Starfish tracks, Esperales, Phototree

So what’s this have to do with people—and creativity? First, my pitch is always to look for ideas beyond our normal fields and connect interesting odd dots. What could be “odder” than starfish and humans?

But the dots may fit because I think these starfish characteristics would make pretty good ones for humans.

In my own community, like many around the world, we are seeking to sustain strong economic development. Maybe instead of just focusing on bringing in venture capital or reduce taxes, we need to think about the types of people—and their characteristics—that would help. Perhaps we need to become a community of starfish.

Think about it – why not look for and develop people who:

  1. Can regenerate or reinvent themselves?
  2. Are opportunistic?
  3. Can adapt to different environments?
  4. Can make tracks—or, make a difference?

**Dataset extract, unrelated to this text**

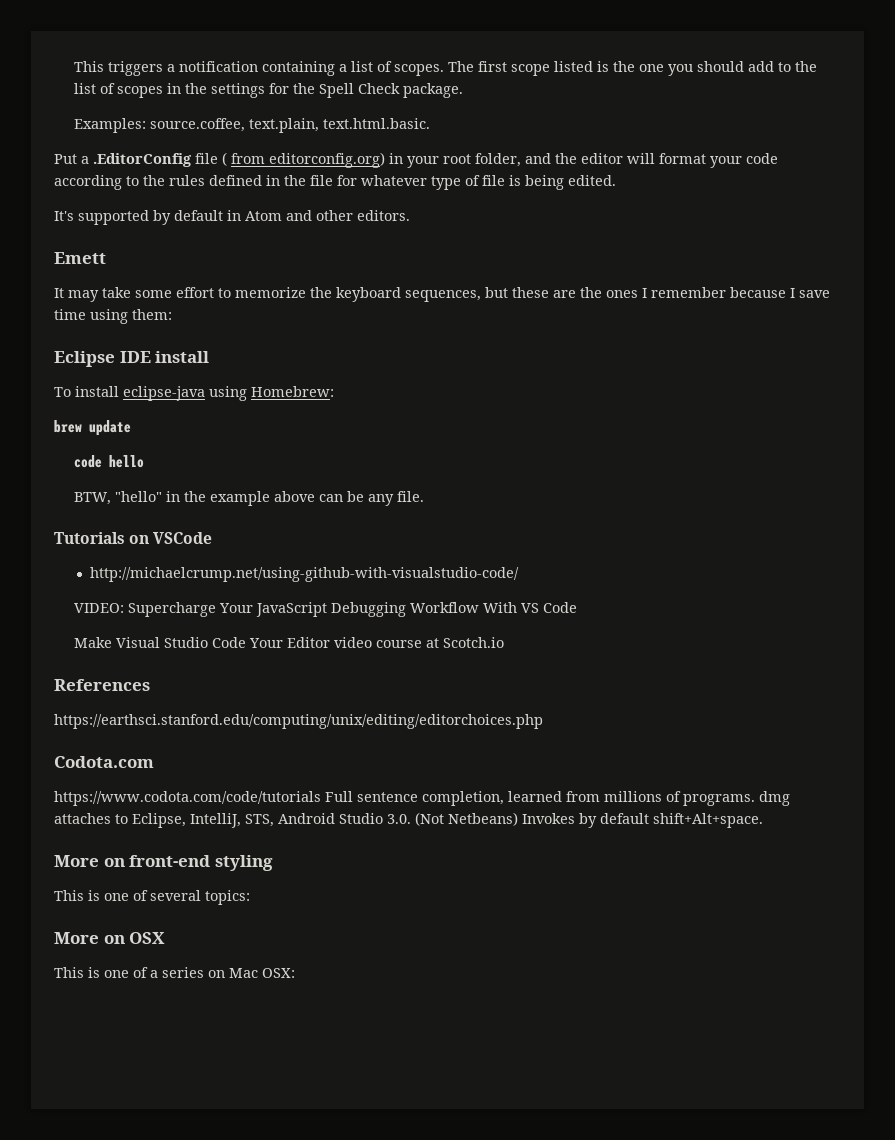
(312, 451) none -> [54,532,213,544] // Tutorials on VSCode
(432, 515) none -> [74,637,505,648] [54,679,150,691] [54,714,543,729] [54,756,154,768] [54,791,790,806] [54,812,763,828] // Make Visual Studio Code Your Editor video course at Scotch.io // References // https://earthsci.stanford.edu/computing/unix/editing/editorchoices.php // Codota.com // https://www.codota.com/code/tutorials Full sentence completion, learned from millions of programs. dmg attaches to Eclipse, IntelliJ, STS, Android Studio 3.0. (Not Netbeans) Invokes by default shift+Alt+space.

These are people who can take initiative and follow through, people who can see and then take advantage of opportunities around them, and people who go even further than just seeing opportunities to being able to create them.

The other nice part of this is we can each BE starfish (or try to be) but if we can help one starfish, that starts to build a community of creative, entrepreneurial people who want to make a difference.

Remember the old story about the little boy on the beach, attributed to Loren Eisley? It fits this thinking. As the boy strolls the beach, tossing a starfish into the ocean, a man says, “there are hundreds of starfish on this beach. You can’t save them all.”

“No,” says the boy, “but I can help this one.”

Be a starfish, help a starfish. And build a community of starfish along the way.